Lucia Williams, MD, has seen Texas medicine from both the big-city perspective and the small-town one. To help rural physicians like herself, the Jacksonville obstetrician-gynecologist says, big systems and small practices need to forge greater ties.
Drawing on Texas Medical Association President Douglas Curran, MD’s urging physicians to build stronger relationships in general, Dr. Williams says promoting collegiality between small-town doctors and their big-city counterparts can aid rural practices.
“That’s something that the power of the TMA could do that would make a real difference,” said Dr. Williams, a member of TMA’s Committee on Rural Health. “I also think [it would help] for academic institutions to realize that when I pick up the phone and call you to transfer a patient, I’ve thought of all the other options. I’m calling you because you’re my best option. And sometimes, I don’t feel like they appreciate that, and [feel] more like I’m dumping something on them.”
A La Grange native, Dr. Williams is now employed at UT Health Jacksonville in East Texas. She began her career in Houston in 1988 in practice with another physician, then was later on her own. After the labor and delivery unit closed at Houston’s now-defunct Spring Branch Medical Center, she returned to her small-town roots, moving herself and her three children to Groesbeck and working at the labor and delivery unit in nearby Mexia. After that unit also closed, she moved to Jacksonville, where she had a solo practice until 2013.
At that point, she became one of the many small-practice casualties of the conversion to electronic health records.
“I just couldn’t afford to do that as a single parent with two kids in college,” she said. “So I closed my practice and became employed.”
Since then, she’s adjusted to the life of an employed physician. She no longer tackles the day-to-day worries of running a practice, such as making sure there’s enough money in the bank to make payroll, or managing wait times in the waiting room.
But as a rural physician, she notes, “many times, you’re pretty much on your own.
“It’s not like you’re in a big hospital where you can call 15 consultants to help you decide on what’s wrong with this patient or how best to treat this, because those specialists just aren’t there. You’re much more on your own in terms of patient management, patient decision-making, and trying to figure out what’s going on.”
Improved ties between metro physicians and rural doctors would help not only Dr. Williams, but also her patients. She says when she calls a maternal fetal medicine specialist in the closest big city, Dallas, for help on a patient, the specialist frequently just tells her, “Well, send her to me.” Sometimes, patients won’t even want to go there, she says, because they can’t or don’t want to make the 90-minute drive.
“If there’s specialized help they can get, they just don’t want to do that,” she said. “They’ll just tell you, ‘Just do the best you can; I don’t want to go to Dallas.’ And you have to be able to live with that, even though you know they might get optimal care if they would just go to Dallas. Because there are things we just can’t do here.”

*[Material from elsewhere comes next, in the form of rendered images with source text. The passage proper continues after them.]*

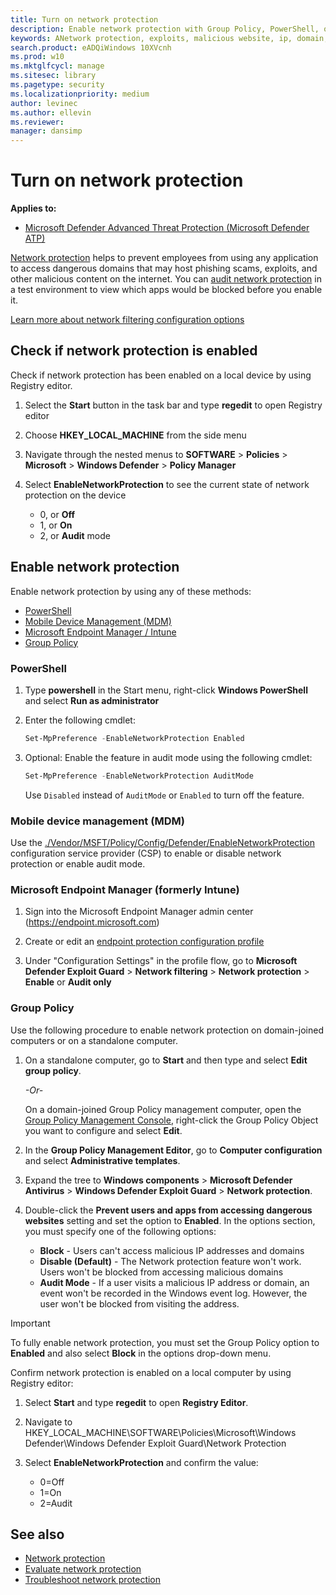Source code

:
 ```yaml
---
title: Turn on network protection
description: Enable network protection with Group Policy, PowerShell, or Mobile Device Management and Configuration Manager.
keywords: ANetwork protection, exploits, malicious website, ip, domain, domains, enable, turn on
search.product: eADQiWindows 10XVcnh
ms.prod: w10
ms.mktglfcycl: manage
ms.sitesec: library
ms.pagetype: security
ms.localizationpriority: medium
author: levinec
ms.author: ellevin
ms.reviewer: 
manager: dansimp
---
```


# Turn on network protection

**Applies to:**

* [Microsoft Defender Advanced Threat Protection (Microsoft Defender ATP)](https://go.microsoft.com/fwlink/p/?linkid=2069559)

[Network protection](network-protection.md) helps to prevent employees from using any application to access dangerous domains that may host phishing scams, exploits, and other malicious content on the internet. You can [audit network protection](evaluate-network-protection.md) in a test environment to view which apps would be blocked before you enable it.

[Learn more about network filtering configuration options](https://docs.microsoft.com/en-us/mem/intune/protect/endpoint-protection-windows-10#network-filtering)

## Check if network protection is enabled

Check if network protection has been enabled on a local device by using Registry editor.

1. Select the **Start** button in the task bar and type **regedit** to open Registry editor
1. Choose **HKEY_LOCAL_MACHINE** from the side menu
1. Navigate through the nested menus to **SOFTWARE** > **Policies** > **Microsoft** > **Windows Defender** > **Policy Manager**
1. Select **EnableNetworkProtection** to see the current state of network protection on the device

    * 0, or **Off**
    * 1, or **On**
    * 2, or **Audit** mode

## Enable network protection

Enable network protection by using any of these methods:

* [PowerShell](#powershell)
* [Mobile Device Management (MDM)](#mobile-device-management-mdm)
* [Microsoft Endpoint Manager / Intune](#microsoft-endpoint-manager-formerly-intune)
* [Group Policy](#group-policy)

### PowerShell

1. Type **powershell** in the Start menu, right-click **Windows PowerShell** and select **Run as administrator**
2. Enter the following cmdlet:

    ```PowerShell
    Set-MpPreference -EnableNetworkProtection Enabled
    ```

3. Optional: Enable the feature in audit mode using the following cmdlet:

    ```PowerShell
    Set-MpPreference -EnableNetworkProtection AuditMode
    ```

    Use `Disabled` instead of `AuditMode` or `Enabled` to turn off the feature.

### Mobile device management (MDM)

Use the [./Vendor/MSFT/Policy/Config/Defender/EnableNetworkProtection](https://docs.microsoft.com/windows/client-management/mdm/policy-csp-defender#defender-enablenetworkprotection) configuration service provider (CSP) to enable or disable network protection or enable audit mode.

### Microsoft Endpoint Manager (formerly Intune)

1. Sign into the Microsoft Endpoint Manager admin center (https://endpoint.microsoft.com)

2. Create or edit an [endpoint protection configuration profile](https://docs.microsoft.com/mem/intune/protect/endpoint-protection-configure)

3. Under "Configuration Settings" in the profile flow, go to **Microsoft Defender Exploit Guard** > **Network filtering** > **Network protection** > **Enable** or **Audit only**

### Group Policy

Use the following procedure to enable network protection on domain-joined computers or on a standalone computer.

1. On a standalone computer, go to **Start** and then type and select **Edit group policy**.

    *-Or-*

    On a domain-joined Group Policy management computer, open the [Group Policy Management Console](https://technet.microsoft.com/library/cc731212.aspx), right-click the Group Policy Object you want to configure and select **Edit**.

2. In the **Group Policy Management Editor**, go to **Computer configuration** and select **Administrative templates**.

3. Expand the tree to **Windows components** > **Microsoft Defender Antivirus** > **Windows Defender Exploit Guard** > **Network protection**.

4. Double-click the **Prevent users and apps from accessing dangerous websites** setting and set the option to **Enabled**. In the options section, you must specify one of the following options:
    * **Block** - Users can't access malicious IP addresses and domains
    * **Disable (Default)** - The Network protection feature won't work. Users won't be blocked from accessing malicious domains
    * **Audit Mode** - If a user visits a malicious IP address or domain, an event won't be recorded in the Windows event log. However, the user won't be blocked from visiting the address.

> [!IMPORTANT]
> To fully enable network protection, you must set the Group Policy option to **Enabled** and also select **Block** in the options drop-down menu.

Confirm network protection is enabled on a local computer by using Registry editor:

1. Select **Start** and type **regedit** to open **Registry Editor**.

2. Navigate to HKEY_LOCAL_MACHINE\SOFTWARE\Policies\Microsoft\Windows Defender\Windows Defender Exploit Guard\Network Protection

3. Select **EnableNetworkProtection** and confirm the value:
   * 0=Off
   * 1=On
   * 2=Audit

## See also

* [Network protection](network-protection.md)
* [Evaluate network protection](evaluate-network-protection.md)
* [Troubleshoot network protection](troubleshoot-np.md)

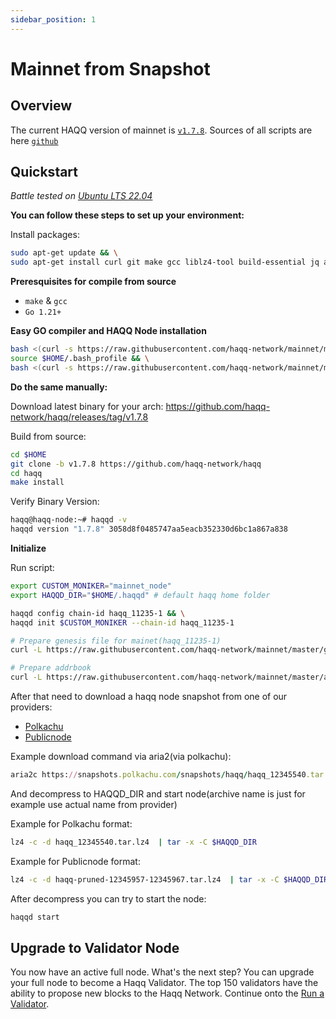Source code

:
 ```yaml
---
sidebar_position: 1
---
```


# Mainnet from Snapshot 

## Overview

The current HAQQ version of mainnet is [`v1.7.8`](https://github.com/haqq-network/haqq/releases/tag/v1.7.8).
Sources of all scripts are here [`github`](https://github.com/haqq-network/mainnet)

## Quickstart

_*Battle tested on [Ubuntu LTS 22.04](https://spinupwp.com/doc/what-does-lts-mean-ubuntu/#:~:text=The%20abbreviation%20stands%20for%20Long,extended%20period%20over%20regular%20releases)*_

**You can follow these steps to set up your environment:**

Install packages:

```sh
sudo apt-get update && \
sudo apt-get install curl git make gcc liblz4-tool build-essential jq aria2 -y
```

**Preresquisites for compile from source**

- `make` & `gcc`
- `Go 1.21+`

**Easy GO compiler and HAQQ Node installation**

```sh
bash <(curl -s https://raw.githubusercontent.com/haqq-network/mainnet/master/install_go.sh) && \
source $HOME/.bash_profile && \
bash <(curl -s https://raw.githubusercontent.com/haqq-network/mainnet/master/install_haqq.sh)
```

**Do the same manually:**

Download latest binary for your arch:
https://github.com/haqq-network/haqq/releases/tag/v1.7.8

Build from source:

```sh
cd $HOME
git clone -b v1.7.8 https://github.com/haqq-network/haqq
cd haqq
make install
```

Verify Binary Version:

```sh
haqq@haqq-node:~# haqqd -v
haqqd version "1.7.8" 3058d8f0485747aa5eacb352330d6bc1a867a838
```

**Initialize**

Run script:

```sh
export CUSTOM_MONIKER="mainnet_node"
export HAQQD_DIR="$HOME/.haqqd" # default haqq home folder

haqqd config chain-id haqq_11235-1 && \
haqqd init $CUSTOM_MONIKER --chain-id haqq_11235-1

# Prepare genesis file for mainet(haqq_11235-1)
curl -L https://raw.githubusercontent.com/haqq-network/mainnet/master/genesis.json -o $HAQQD_DIR/config/genesis.json

# Prepare addrbook
curl -L https://raw.githubusercontent.com/haqq-network/mainnet/master/addrbook.json -o $HAQQD_DIR/config/addrbook.json
```

After that need to download a haqq node snapshot from one of our providers:

- [Polkachu](https://polkachu.com/tendermint_snapshots/haqq)
- [Publicnode](https://publicnode.com/snapshots)

Example download command via aria2(via polkachu):
```ruby
aria2c https://snapshots.polkachu.com/snapshots/haqq/haqq_12345540.tar.lz4
```

And decompress to HAQQD_DIR and start node(archive name is just for example use actual name from provider)

Example for Polkachu format:
```sh
lz4 -c -d haqq_12345540.tar.lz4  | tar -x -C $HAQQD_DIR
```
Example for Publicnode format:
```sh
lz4 -c -d haqq-pruned-12345957-12345967.tar.lz4  | tar -x -C $HAQQD_DIR
```

After decompress you can try to start the node:
```sh
haqqd start
```

## Upgrade to Validator Node

You now have an active full node. What's the next step? You can upgrade your full node to become a Haqq Validator. The top 150 validators have the ability to propose new blocks to the Haqq Network. Continue onto the [Run a Validator](../run-a-validator.md).
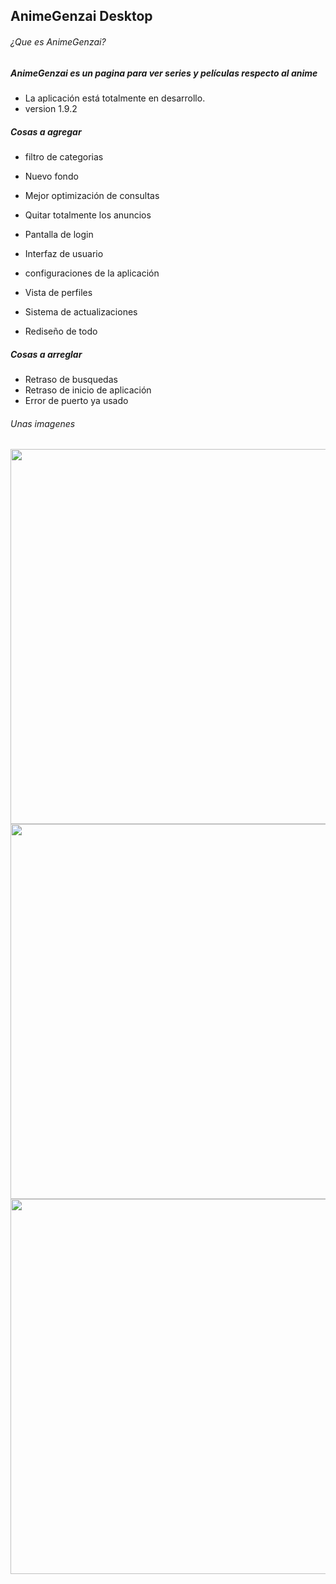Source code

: ## AnimeGenzai Desktop
###### ¿Que es AnimeGenzai?
##### AnimeGenzai es un pagina para ver series y películas respecto al anime


* La aplicación está totalmente en desarrollo.
* version 1.9.2

##### Cosas a agregar

* filtro de categorias
* Nuevo fondo
* Mejor optimización de consultas
* Quitar totalmente los anuncios
* Pantalla de login
* Interfaz de usuario
* configuraciones de la aplicación
* Vista de perfiles
* Sistema de actualizaciones

* Rediseño de todo

##### Cosas a arreglar

* Retraso de busquedas
* Retraso de inicio de aplicación
* Error de puerto ya usado

###### Unas imagenes
<img width="600" src="https://i.imgur.com/1mKBBh6.png">
<img width="600" src="https://i.imgur.com/ALXi9B2.png">
<img width="600" src="https://i.imgur.com/xZsRlSw.png">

Organized medicine also can help out rural physicians, she says, by working for better payment rates. She’d also like to see TMA develop a consulting group of physicians, perhaps using telemedicine, for their colleagues to call for advice on treatment and liability issues.
“The work that rural physicians do is very important,” she said. “Most of the medical centers from the med schools know that if all the little rural hospitals and practices in Texas closed and everybody descended on the med schools, that they clearly could not handle the volume. So I think we perform an important service.”